In the first half, James and Wade opened up driving lanes for each other by attacking aggressively, and put constant pressure on Boston's defense. In the second half, the offense stagnated, and devolved into the "taking turns" approach that has been so painful to watch for all those who know what James and Wade can do when they play off of each other. But with a 2-point lead and roughly four minutes to play, Erik Spoelstra changed all that by calling for the Heat's nuclear option in crunch time -- the Wade-James pick-and-roll.

James got an off-ball screen from Chris Bosh, set a ball-screen for Wade, and found himself with space at the free-throw line when Delonte West and Paul Pierce went to trap Wade. Wade slithered through the trap and found James, forcing Kevin Garnett to rotate over to James and leave Bosh wide open at the rim, whom James found with a pass for a dunk that put the Heat up for good.

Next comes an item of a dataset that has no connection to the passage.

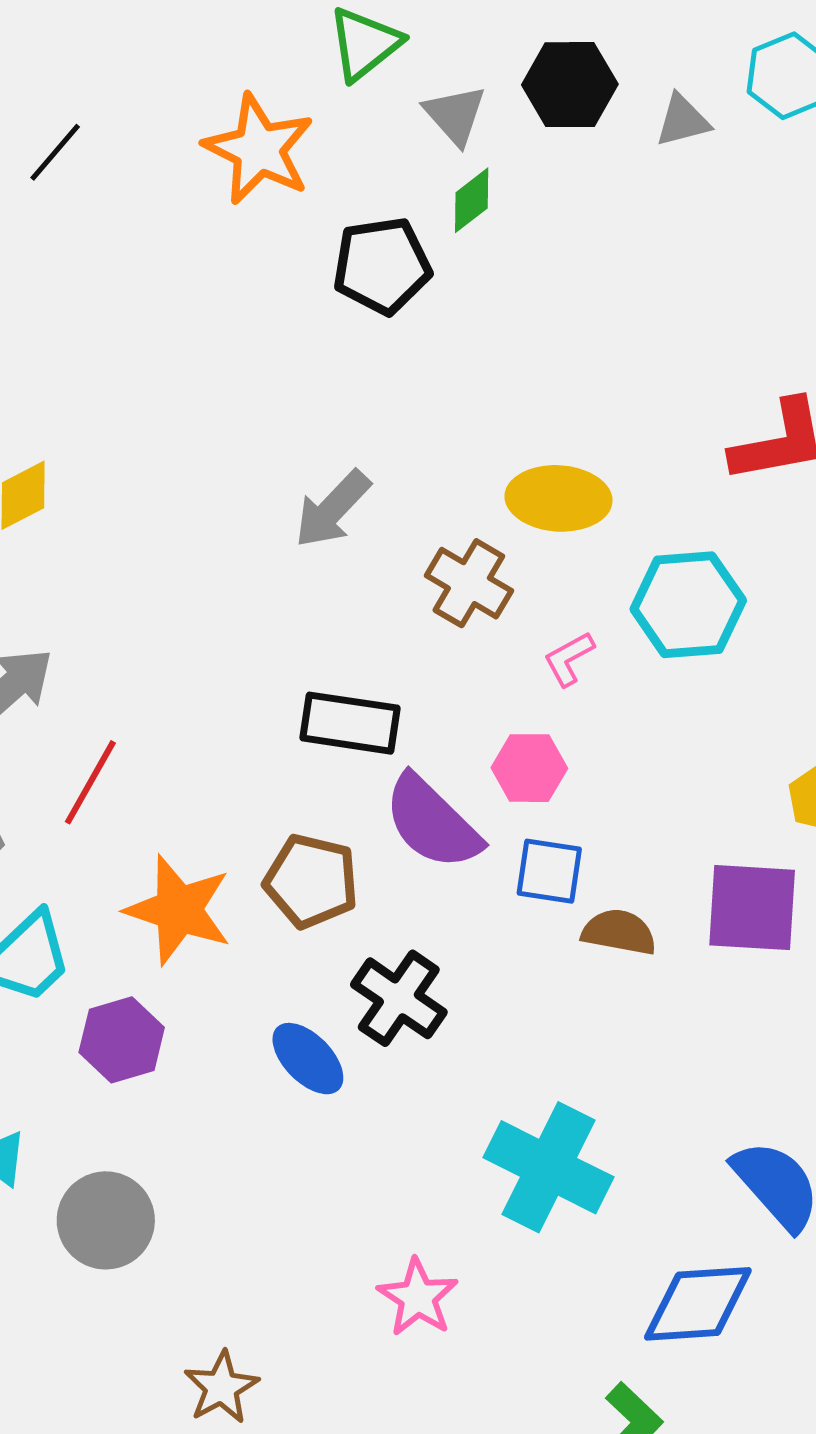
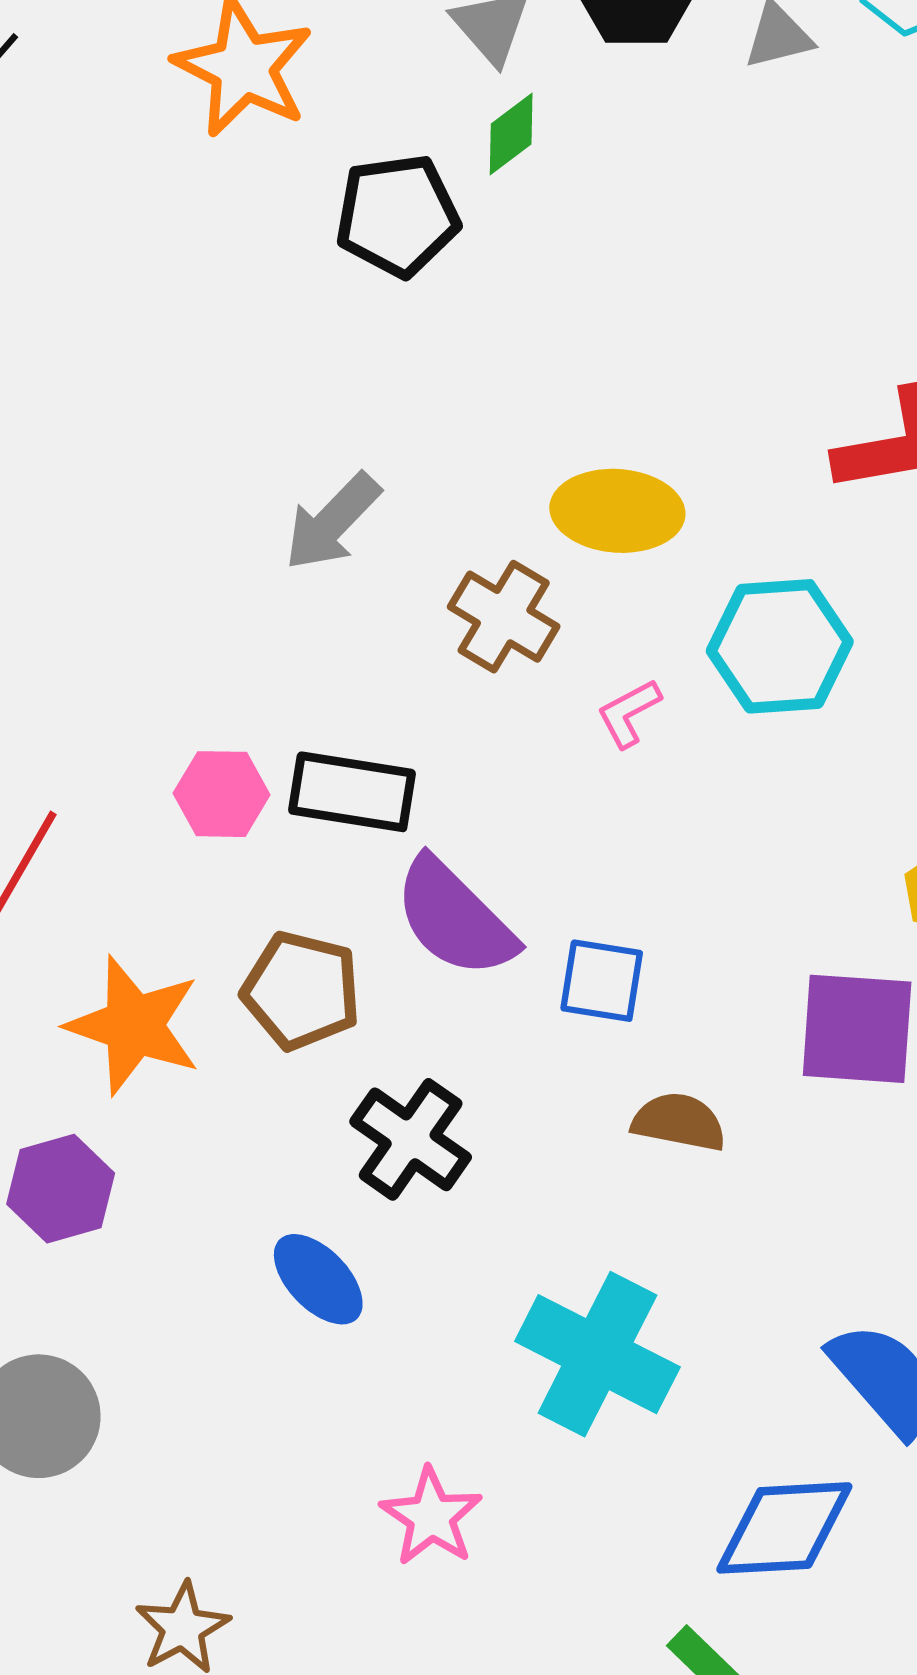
pink hexagon: (529, 768) -> (221, 794), moved
brown semicircle: (619, 932) -> (679, 1122), moved
blue ellipse: (308, 1059) -> (318, 1279), moved

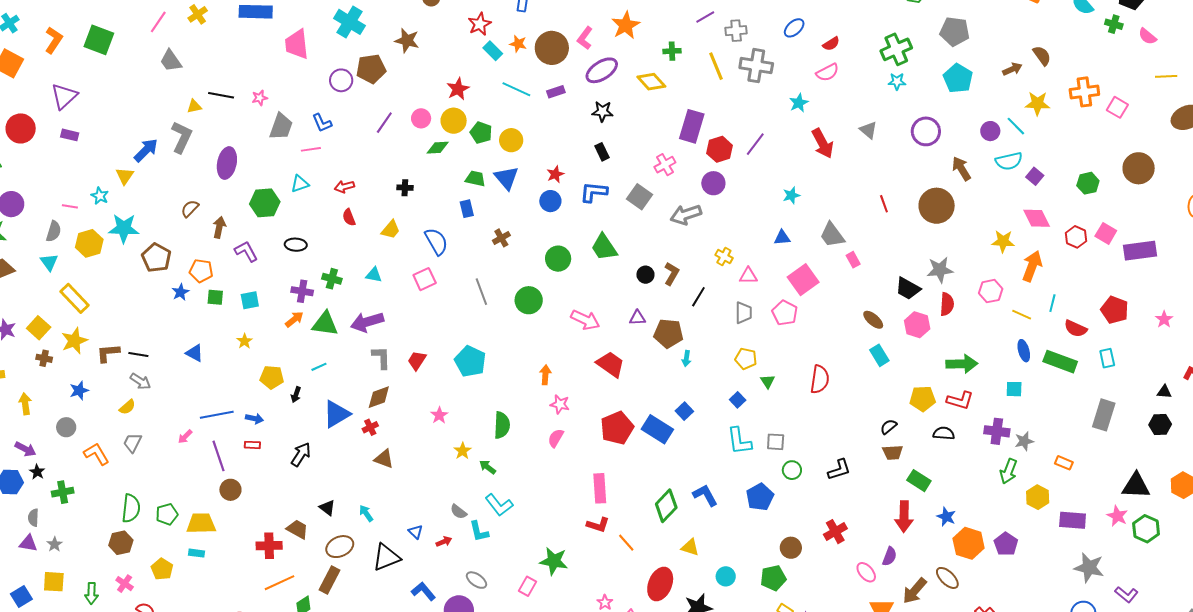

It's been a process for Erik Spoelestra to get LeBron to realize just how unstoppable he can be if he sets screens and makes himself useful when he doesn't have the ball in his hands, but James stepped up and did what fans have been begging him to do all season at just the right time.

James' clutch performance in Game 4 wasn't James getting through some mental block, or finally paying off some kind of karmic debt -- it was the products of the hundreds, if not thousands, of hours James has put into honing his skills since arriving in the NBA, both on an individual and team level.

Overtime, 3:42 On: Getting Help From Your Friends

As spectacular as James was near the end of Game 4, he wasn't the one to put the nails in Boston's coffin. That happened when Dwyane Wade hit an impossible, flat-footed 23-foot jumper while James stood watching under the basket (Mo Williams isn't doing that any time soon, folks), and Chris Bosh tipped in a missed LeBron "hero shot" that could've potentially given Ray Allen or Paul Pierce an opportunity to hit a game-tying transition three.

There's a reason why LeBron came to Miami. As well as LeBron fit with his teammates in Cleveland (and I should mention that Anderson Varejao could absolutely have made the same tip-in that Bosh did), it's nice to have teammates who can be relied upon to finish things up after a great performance.